Forming an alliance with liberal-minded statesmen such as Midhat Pasha and with the backing of liberals in Europe, the Young Ottomans contributed to the dethronement of Sultan Abdulaziz and his replacement by Abdulhamid II in 1876 on the condition that the new sultan would promulgate a constitution. Having lost their lives in 1868 and 1872 respectively, Fuad and Ali Pashas were no longer in the picture. A constitutional monarchy was declared for the first time in the Ottoman Empire in December 1876. Namik Kemal sat on the committees that drafted the first imperial constitution.
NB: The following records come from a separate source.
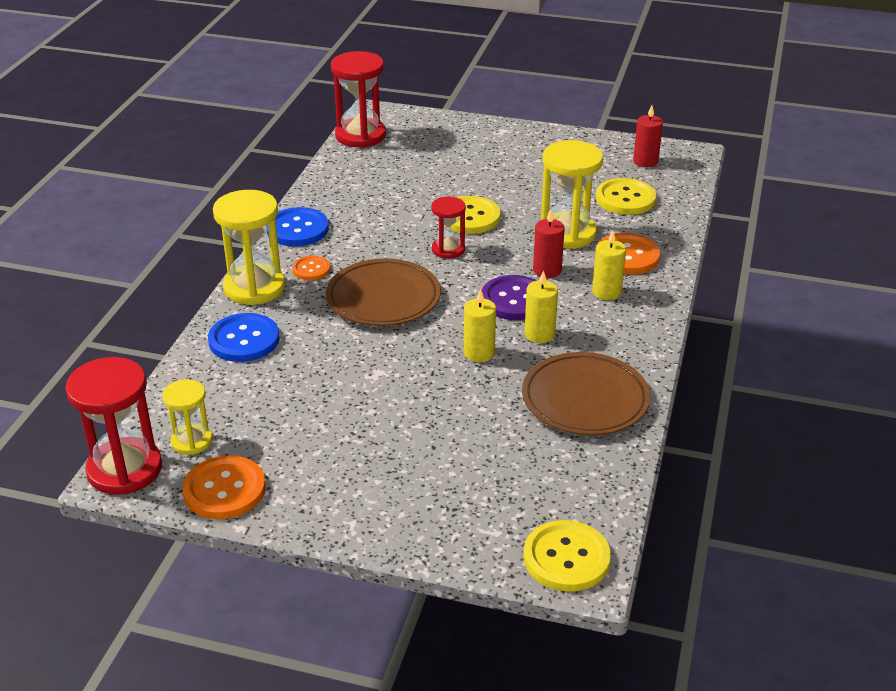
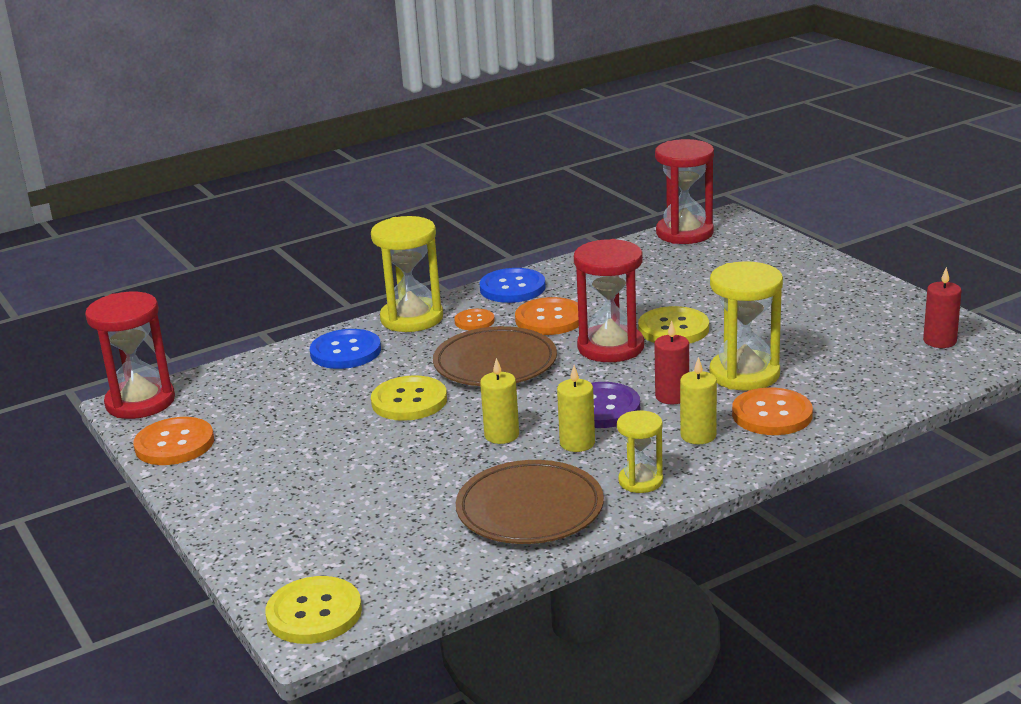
camera: 45 degrees right, 10 degrees down
(192, 441) = (205, 403): yellow hourglass -> yellow hourglass (640, 481)
(368, 244) = (549, 319): none -> orange button
(448, 249) = (610, 347): red hourglass -> red hourglass, size x1.76
(625, 199) = (858, 366): yellow button -> yellow button (409, 401)

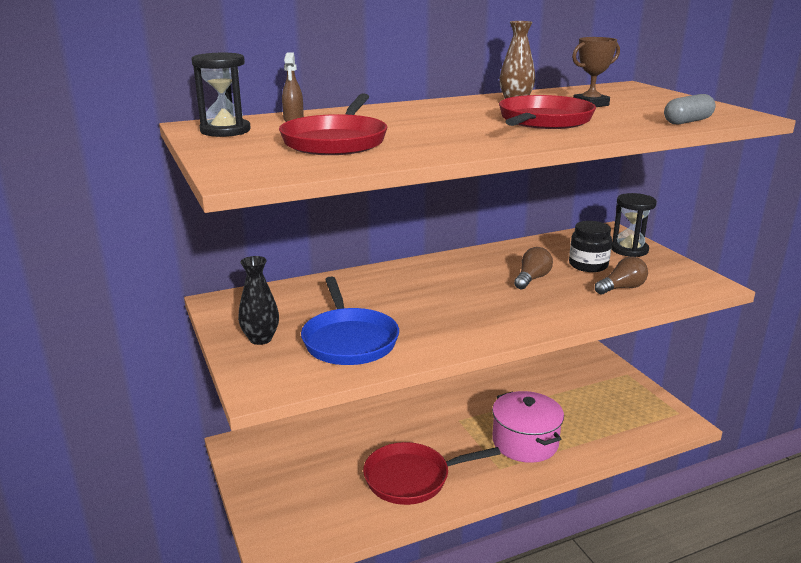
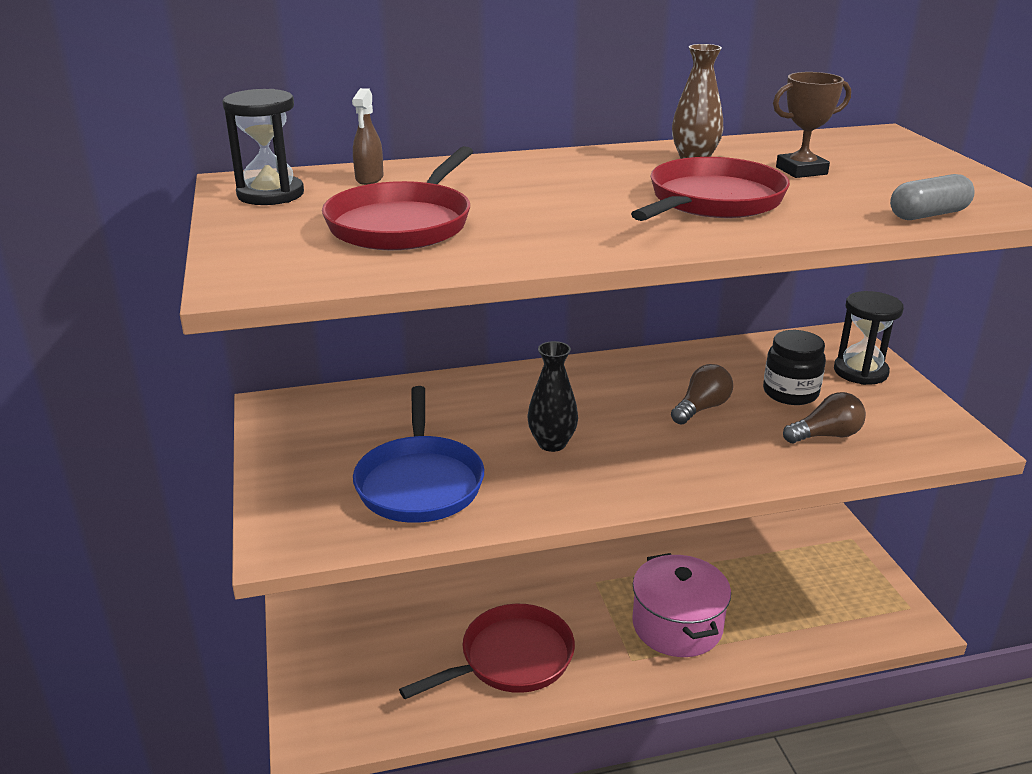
camera: 10 degrees right, 5 degrees up
(260, 339) = (308, 469): black vase -> black vase (552, 443)
(412, 478) = (511, 659): red pan -> red pan turned 150 degrees clockwise

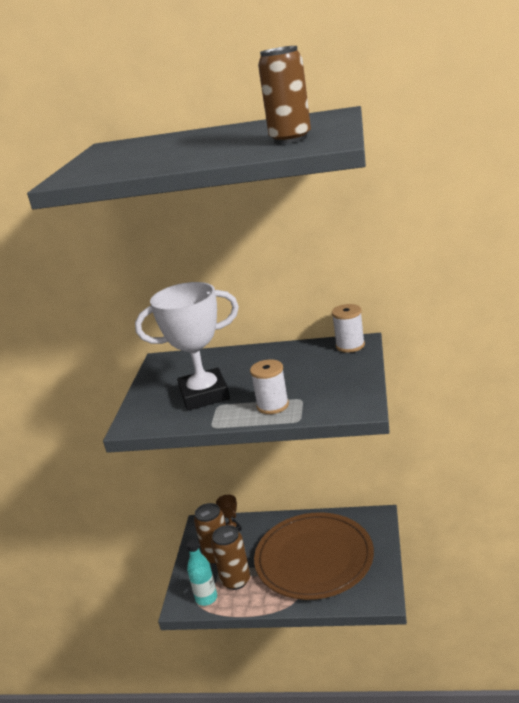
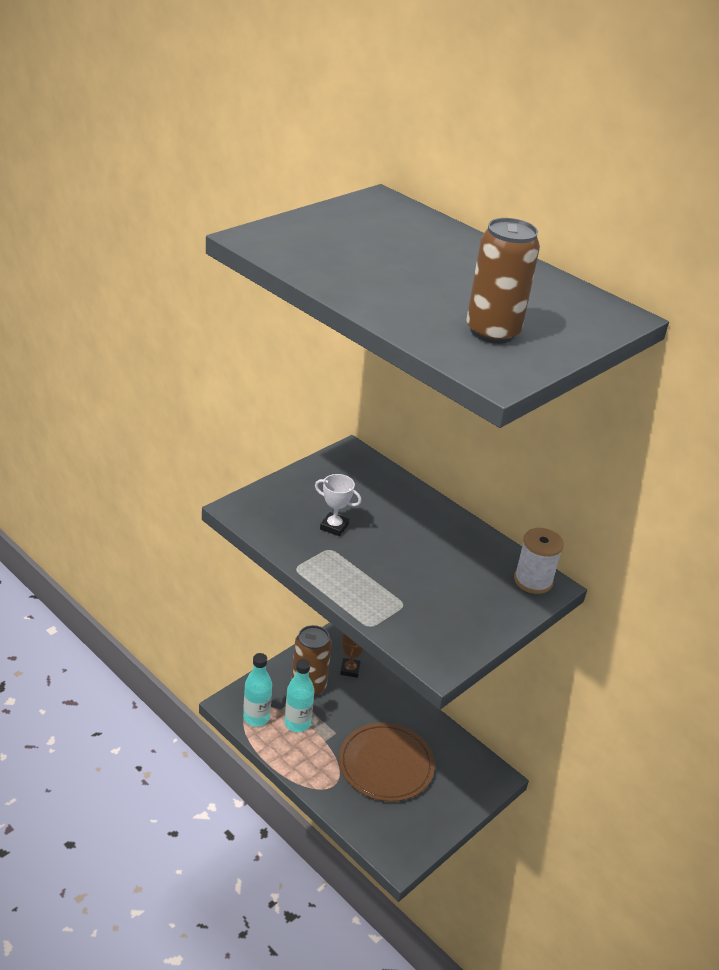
camera: 30 degrees right, 10 degrees up
(204, 395) = (334, 527): white trophy -> white trophy, size x0.41
(236, 580) = (297, 723): brown can -> turquoise bottle
(273, 405) = (371, 590): white spool -> none
(314, 558) = (386, 764): brown plate -> brown plate, size x0.64

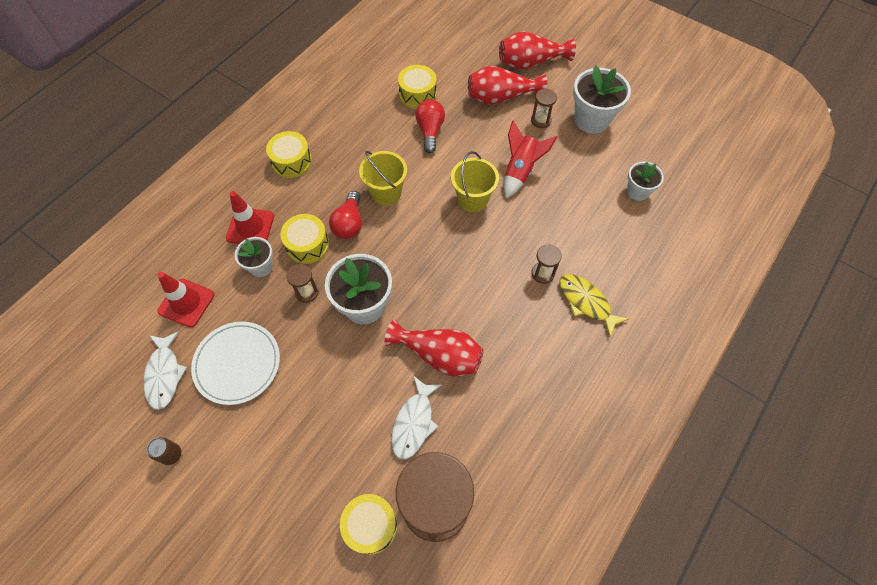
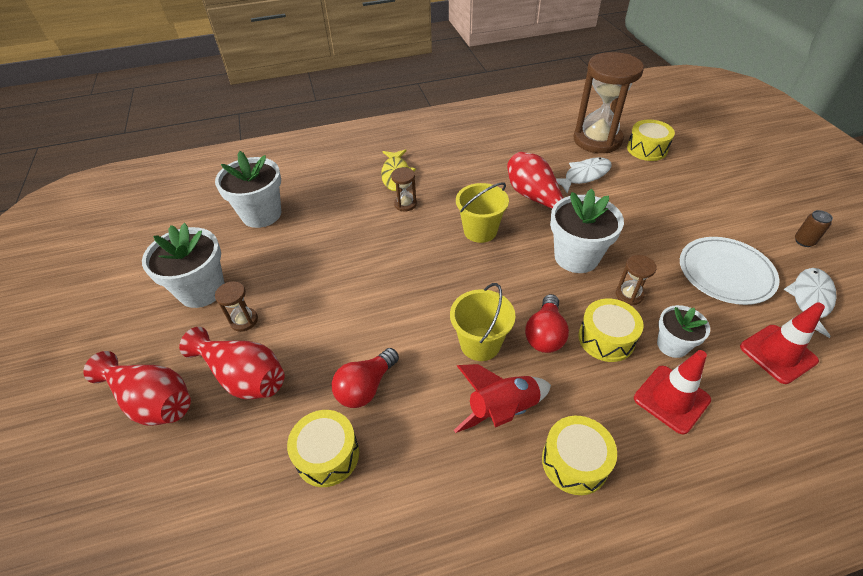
camera: 140 degrees left, 15 degrees down
(349, 224) = (545, 334): red light bulb -> red light bulb turned 150 degrees clockwise
(472, 199) = (399, 285): yellow bucket -> yellow bucket (480, 231)
(520, 171) = (327, 284): red rocket -> red rocket (502, 410)
(637, 191) = (261, 214): white flower pot -> white flower pot, size x1.70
The Ottoman experience with constitutionalism in the 1870s was a short-lived one, however, due to the Russian war of 1877–8 and the parliament’s inability to take urgent decisions in times of crisis. After Sultan Abdulhamid II ‘temporarily’ suspended parliament and the constitution in 1877, Namik Kemal was once again sent into exile where he occupied himself with writing a political history of the Ottomans until his death in 1888.
A new political struggle for constitutional monarchy began thereafter at the hands of a new generation of writers and statesmen, namely the Young Turks. The Young Turks, who keenly read Kemal’s work, embraced his proto-nationalism and constitutional liberalism. They staged a revolution and brought back constitutional monarchy in 1908 and intermittently held political power in the next decade. Their understanding of political liberalism differed from that of Kemal due to their secular and positivist propensities. Following the fall of the empire in the aftermath of the First World War, a new generation of Young Turks founded the Republic of Turkey based on the principles of national sovereignty and secularism in 1923.
Kemal’s liberalism was central to the history of liberalism in Turkey, though his appeal to Islam in formulating his ideas and his seeming failure to address the political demands of non-Muslims would mark the dichotomous and divisive element between conservative and secular liberals in Turkey for decades to come.